= Rajeev Balasubramanyam =

British writer

Rajeev Balasubramanyam (born 1974) is a British writer. His novels include, In Beautiful Disguises (Bloomsbury, 2000), The Dreamer (HarperCollins, 2010), Starstruck (ThePigeonhole.com, 2016) and Professor Chandra Follows His Bliss (Dial Press, 2019). His short stories have been published in numerous anthologies across the world, including New Writing 12, Fugue, and The Missouri Review. He writes regularly for VICE, Salon, The Washington Post, New Statesman, Frieze, the London Review of Books, The Rumpus, and Media Diversified.

== Biography ==
Balasubramanyam was born in Lancashire, England. His parents are from Bangalore, India, and were both Fulbright Scholars to the United States, a country where Balasubramanyam spent part of his childhood. After completing his secondary education at Lancaster Royal Grammar School, he went on to study Politics, Philosophy and Economics at Oxford University and Development Studies at the University of Cambridge. He later acquired a PhD in English Literature from Lancaster University.

He has since lived in many different places, including London, the Suffolk coast, Kathmandu, Berlin, Manchester, and Hong Kong, where he was appointed as a Research Scholar in the Society of Scholars at the University of Hong Kong.

Balasubramanyam is currently a Hemera Foundation Fellow, for authors and artists with a meditation or spiritual practice. His experiences of journeying across the United States are documented in his web-diary, "American Pilgrimage".

== Writing ==
Balasubramanyam's first novel, In Beautiful Disguises, was the winner of a Betty Trask Prize in 1999 before it was even published. It was later accepted by Bloomsbury, and went on to be nominated for the Guardian Fiction Award and shortlisted for the BBC Asia Prize. The Guardian described it as: "Colourful, spirited and crackling with charm. It is easy to see why Balasubramanyam is already a Betty Trask Winner". Nadeem Aslam commented that it was: "The best first novel since I can't remember when. I made nine pages of closely written notes on its various metaphors, insights and similes. Brilliant!"

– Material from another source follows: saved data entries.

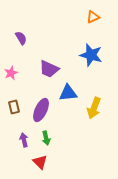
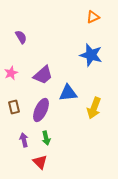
purple semicircle: moved 1 px up
purple trapezoid: moved 6 px left, 6 px down; rotated 65 degrees counterclockwise
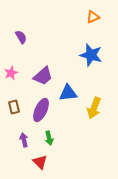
purple trapezoid: moved 1 px down
green arrow: moved 3 px right
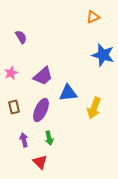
blue star: moved 12 px right
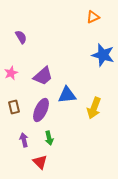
blue triangle: moved 1 px left, 2 px down
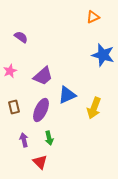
purple semicircle: rotated 24 degrees counterclockwise
pink star: moved 1 px left, 2 px up
blue triangle: rotated 18 degrees counterclockwise
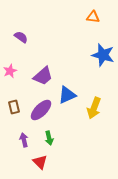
orange triangle: rotated 32 degrees clockwise
purple ellipse: rotated 20 degrees clockwise
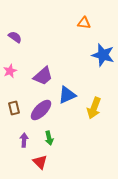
orange triangle: moved 9 px left, 6 px down
purple semicircle: moved 6 px left
brown rectangle: moved 1 px down
purple arrow: rotated 16 degrees clockwise
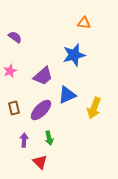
blue star: moved 29 px left; rotated 30 degrees counterclockwise
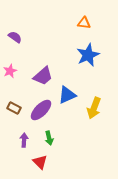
blue star: moved 14 px right; rotated 10 degrees counterclockwise
brown rectangle: rotated 48 degrees counterclockwise
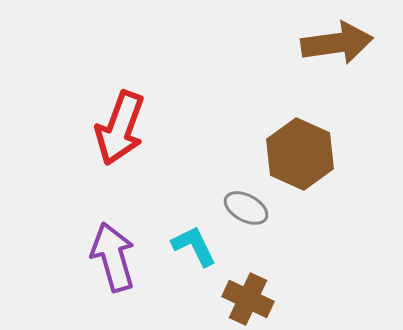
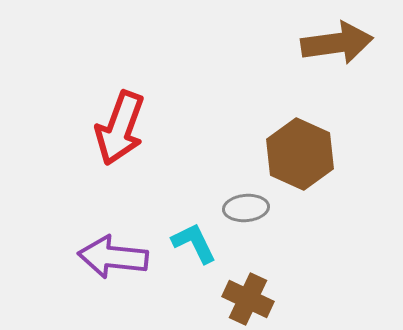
gray ellipse: rotated 33 degrees counterclockwise
cyan L-shape: moved 3 px up
purple arrow: rotated 68 degrees counterclockwise
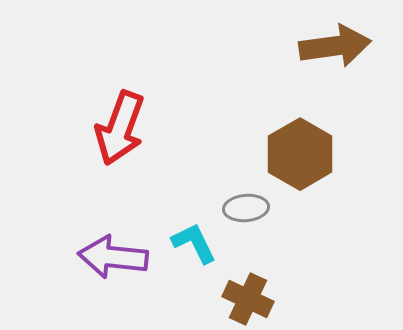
brown arrow: moved 2 px left, 3 px down
brown hexagon: rotated 6 degrees clockwise
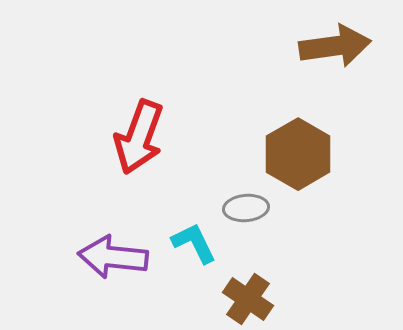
red arrow: moved 19 px right, 9 px down
brown hexagon: moved 2 px left
brown cross: rotated 9 degrees clockwise
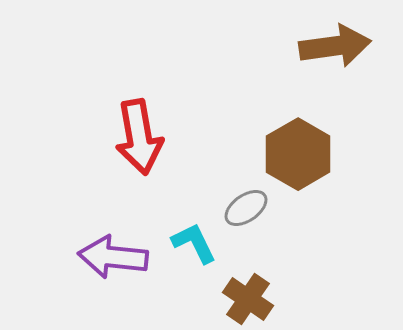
red arrow: rotated 30 degrees counterclockwise
gray ellipse: rotated 30 degrees counterclockwise
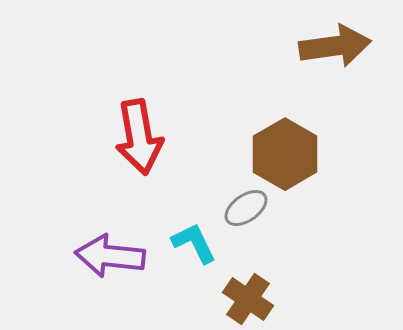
brown hexagon: moved 13 px left
purple arrow: moved 3 px left, 1 px up
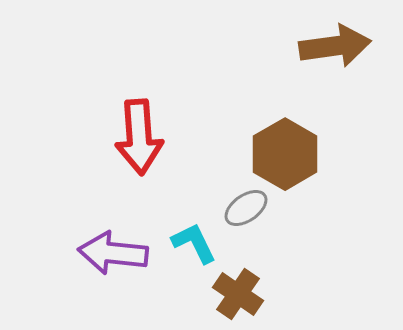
red arrow: rotated 6 degrees clockwise
purple arrow: moved 3 px right, 3 px up
brown cross: moved 10 px left, 5 px up
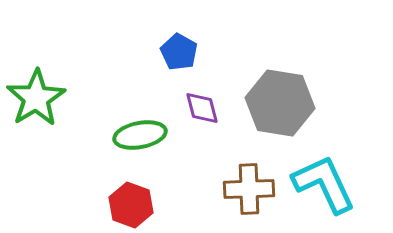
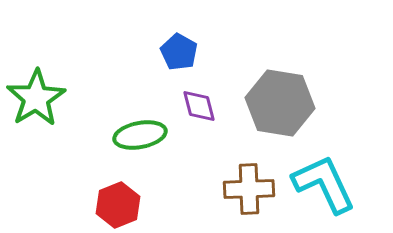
purple diamond: moved 3 px left, 2 px up
red hexagon: moved 13 px left; rotated 18 degrees clockwise
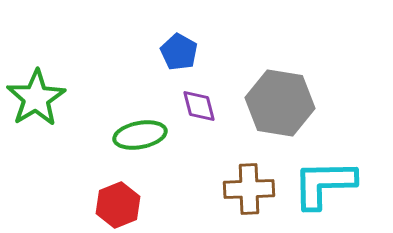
cyan L-shape: rotated 66 degrees counterclockwise
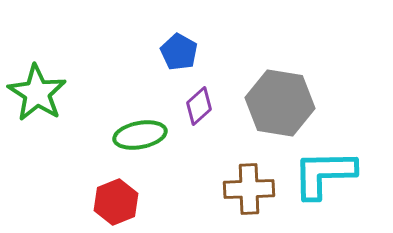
green star: moved 1 px right, 5 px up; rotated 8 degrees counterclockwise
purple diamond: rotated 63 degrees clockwise
cyan L-shape: moved 10 px up
red hexagon: moved 2 px left, 3 px up
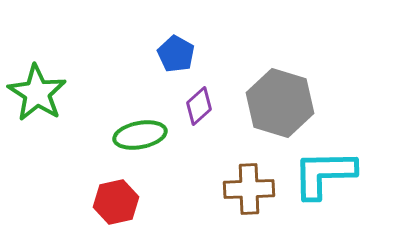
blue pentagon: moved 3 px left, 2 px down
gray hexagon: rotated 8 degrees clockwise
red hexagon: rotated 9 degrees clockwise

2010 saw the publication of Balasubramanyam's long-awaited second novel, The Dreamer, based on a short story that won an Ian St James Prize in 2001. It is the story of Shashi, a British-Asian actor who suffers a nervous breakdown and takes to his bed, whereupon his dreams take on a life of their own. India Today described it as "a meditative, haunting experiment in stream of consciousness" with "evocative, sweetly melancholic lines sprinkled through the length of the book".

In 2004, Balasubramanyam won the Clarissa Luard Award for the best British writer under 35.

In 2016, ThePigeonhole.com published his new novel, Starstruck, in serial form online, releasing a different chapter each day in each of which a protagonist has an unexpected, surreal, or comic encounter with a celebrity.

Balasubramanyam writes regularly for newspapers and magazines including VICE, Salon, the Washington Post, New Statesman, Frieze, the London Review of Books, The Rumpus, and Media Diversified.

In 2019 Balasubramanyam's latest novel, Professor Chandra Follows His Bliss was published by Chatto & Windus (UK) and Dial Press (USA) to widespread critical acclaim. It was translated into six languages and was the UK Bookseller Magazine's Book of the Month in June. The novel has been described by Marian Keyes as, "tender and compassionate, written with exquisite care and verve, and so so SO funny."